** Texte de l'exercice **
En l’écoutant hier à ce micro, on pouvait mesurer à quel point la façon de faire de la patronne du Rassemblement National est machiavélique. Tous ses mots jusqu’au moment de parler des violences policières auraient pu être signés par un responsable de La France Insoumise.

Le discours social du Rassemblement National sonne comme celui de la gauche de la gauche

Tous ses mots jusqu’au moment de parler des violences policières auraient pu être signés par un responsable de La France Insoumise. Sur les salaires, sur la retraite, sur le souverainisme économique et social. Marine Le Pen copie éhontément le programme de LaFrance Insoumise, sans en tirer les conséquences en termes de remise en cause du capitalisme, de planification et d’accroissement du rôle des syndicats. 

On a l’impression que finalement, comme beaucoup de leaders de mouvements que l’on appelle (on n’a pas trouvé mieux) populistes, Marine Le Pen peut dire exactement ce qu’elle veut sans se soucier de la vérité (dixit son affirmation fallacieuse sur le bilan du Covid en France)… sans se soucier de l’impact financier et économique et même des implications politiques de ce qu’elle propose. 

Le chômage partiel ? Pourquoi pas le prolonger jusqu’en septembre, décembre… jusqu’en 2022. En réalité, les sommes vertigineuses que la France emprunte, le fait que l’objectif des 3% de déficit ait sauté, désinhibe encore plus ceux qui étaient déjà, avant le confinement, pour la surenchère sociale. N’ayant jamais été au pouvoir, personne ne lui oppose ses dires à ses faits. Puisqu’il n’y a pas de fait. Elle bénéficie d’une sorte d’a-responsabilité. L’idée c’est de continuer à capter la frange, toujours plus nombreuse de la population en colère et défiante envers le système. Un système qu’Emmanuel Macron, après en avoir été un des contempteurs, incarne plus que quiconque.

** Objectif de l'exercice **
D'après le texte sur le discours social du Rassemblement National, de quel parti Marine Le Pen copie-t-elle le programme ?

** Listing extrait **
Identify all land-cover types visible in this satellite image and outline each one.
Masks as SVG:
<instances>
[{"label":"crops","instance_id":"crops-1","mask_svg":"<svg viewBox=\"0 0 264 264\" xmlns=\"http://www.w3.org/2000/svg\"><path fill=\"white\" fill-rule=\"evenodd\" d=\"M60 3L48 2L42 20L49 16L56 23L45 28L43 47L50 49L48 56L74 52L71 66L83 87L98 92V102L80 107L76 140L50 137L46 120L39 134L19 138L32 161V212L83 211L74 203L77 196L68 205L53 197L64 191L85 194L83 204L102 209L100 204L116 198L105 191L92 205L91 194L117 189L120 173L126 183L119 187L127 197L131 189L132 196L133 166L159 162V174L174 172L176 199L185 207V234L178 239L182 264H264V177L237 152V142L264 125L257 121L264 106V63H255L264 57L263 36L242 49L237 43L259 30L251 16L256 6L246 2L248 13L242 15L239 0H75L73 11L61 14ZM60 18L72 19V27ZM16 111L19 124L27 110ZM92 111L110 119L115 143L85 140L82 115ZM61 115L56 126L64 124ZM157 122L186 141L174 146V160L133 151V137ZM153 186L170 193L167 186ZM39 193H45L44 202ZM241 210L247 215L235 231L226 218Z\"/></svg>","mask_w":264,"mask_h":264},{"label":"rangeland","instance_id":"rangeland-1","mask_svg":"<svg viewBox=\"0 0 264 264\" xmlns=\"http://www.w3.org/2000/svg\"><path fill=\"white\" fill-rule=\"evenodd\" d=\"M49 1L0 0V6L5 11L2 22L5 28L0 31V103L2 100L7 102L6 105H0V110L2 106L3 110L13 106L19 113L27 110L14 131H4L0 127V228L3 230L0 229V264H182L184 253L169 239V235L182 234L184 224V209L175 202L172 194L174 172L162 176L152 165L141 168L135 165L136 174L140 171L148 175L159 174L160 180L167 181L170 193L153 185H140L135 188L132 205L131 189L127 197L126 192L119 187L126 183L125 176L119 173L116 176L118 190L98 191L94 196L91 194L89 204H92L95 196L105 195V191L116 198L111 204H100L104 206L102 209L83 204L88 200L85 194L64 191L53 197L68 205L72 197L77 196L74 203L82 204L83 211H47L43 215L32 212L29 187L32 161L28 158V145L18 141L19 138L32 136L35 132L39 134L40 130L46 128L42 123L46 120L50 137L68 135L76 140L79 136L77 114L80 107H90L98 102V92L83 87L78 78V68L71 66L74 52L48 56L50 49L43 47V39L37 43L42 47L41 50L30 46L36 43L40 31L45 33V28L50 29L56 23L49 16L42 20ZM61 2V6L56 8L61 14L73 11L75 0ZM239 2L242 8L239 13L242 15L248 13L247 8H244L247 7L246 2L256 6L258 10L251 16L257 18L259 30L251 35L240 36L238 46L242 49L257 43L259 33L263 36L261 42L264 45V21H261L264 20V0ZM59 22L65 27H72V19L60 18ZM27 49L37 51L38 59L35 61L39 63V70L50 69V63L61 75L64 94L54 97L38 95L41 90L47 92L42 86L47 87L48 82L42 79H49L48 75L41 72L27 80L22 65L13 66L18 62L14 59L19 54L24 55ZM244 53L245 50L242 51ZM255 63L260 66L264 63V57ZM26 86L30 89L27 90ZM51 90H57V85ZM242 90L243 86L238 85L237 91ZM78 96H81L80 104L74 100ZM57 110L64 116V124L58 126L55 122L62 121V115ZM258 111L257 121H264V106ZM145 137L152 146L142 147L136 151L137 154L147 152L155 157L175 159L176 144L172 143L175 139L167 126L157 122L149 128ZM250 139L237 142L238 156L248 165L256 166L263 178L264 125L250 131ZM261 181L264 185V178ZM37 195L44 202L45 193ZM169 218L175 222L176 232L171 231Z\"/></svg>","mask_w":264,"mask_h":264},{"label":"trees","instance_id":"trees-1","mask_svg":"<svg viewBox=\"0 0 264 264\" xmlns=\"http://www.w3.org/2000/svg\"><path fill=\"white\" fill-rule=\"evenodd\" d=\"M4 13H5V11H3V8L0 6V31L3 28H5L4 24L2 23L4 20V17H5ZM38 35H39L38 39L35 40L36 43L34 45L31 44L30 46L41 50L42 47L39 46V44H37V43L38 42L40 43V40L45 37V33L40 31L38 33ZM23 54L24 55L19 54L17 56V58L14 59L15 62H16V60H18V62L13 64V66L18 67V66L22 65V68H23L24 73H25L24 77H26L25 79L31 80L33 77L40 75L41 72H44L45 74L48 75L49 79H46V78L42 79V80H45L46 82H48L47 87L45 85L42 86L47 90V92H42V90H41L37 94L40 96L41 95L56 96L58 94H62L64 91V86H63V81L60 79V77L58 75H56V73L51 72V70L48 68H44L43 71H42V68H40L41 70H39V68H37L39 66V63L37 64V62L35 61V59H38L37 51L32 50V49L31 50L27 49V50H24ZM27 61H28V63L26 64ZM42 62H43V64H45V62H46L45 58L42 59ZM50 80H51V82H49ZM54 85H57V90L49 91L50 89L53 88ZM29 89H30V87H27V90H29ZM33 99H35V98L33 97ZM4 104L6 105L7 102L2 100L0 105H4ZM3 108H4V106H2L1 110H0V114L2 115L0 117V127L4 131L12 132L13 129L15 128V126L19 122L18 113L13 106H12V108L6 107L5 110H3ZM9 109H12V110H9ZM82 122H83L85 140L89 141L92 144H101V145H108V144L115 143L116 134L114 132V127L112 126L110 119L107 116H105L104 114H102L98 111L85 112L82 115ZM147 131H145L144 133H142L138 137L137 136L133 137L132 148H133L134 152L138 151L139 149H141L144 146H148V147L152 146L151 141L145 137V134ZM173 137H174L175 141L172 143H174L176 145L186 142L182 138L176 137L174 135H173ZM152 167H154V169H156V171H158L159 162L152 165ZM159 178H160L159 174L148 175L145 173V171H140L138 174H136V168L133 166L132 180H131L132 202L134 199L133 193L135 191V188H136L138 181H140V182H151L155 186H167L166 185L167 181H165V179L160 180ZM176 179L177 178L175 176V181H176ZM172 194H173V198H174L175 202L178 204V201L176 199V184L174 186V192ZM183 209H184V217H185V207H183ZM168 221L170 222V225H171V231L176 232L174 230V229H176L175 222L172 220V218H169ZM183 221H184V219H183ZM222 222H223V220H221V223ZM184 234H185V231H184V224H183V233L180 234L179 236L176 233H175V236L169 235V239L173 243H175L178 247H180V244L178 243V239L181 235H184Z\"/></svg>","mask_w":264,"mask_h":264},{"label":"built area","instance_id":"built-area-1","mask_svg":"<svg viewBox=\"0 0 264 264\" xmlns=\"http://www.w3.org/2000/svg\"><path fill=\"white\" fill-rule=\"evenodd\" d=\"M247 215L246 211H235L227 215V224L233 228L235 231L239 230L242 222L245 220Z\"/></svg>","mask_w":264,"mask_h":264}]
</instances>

** Réponse ci-dessous **
Elle copie le programme de La France Insoumise.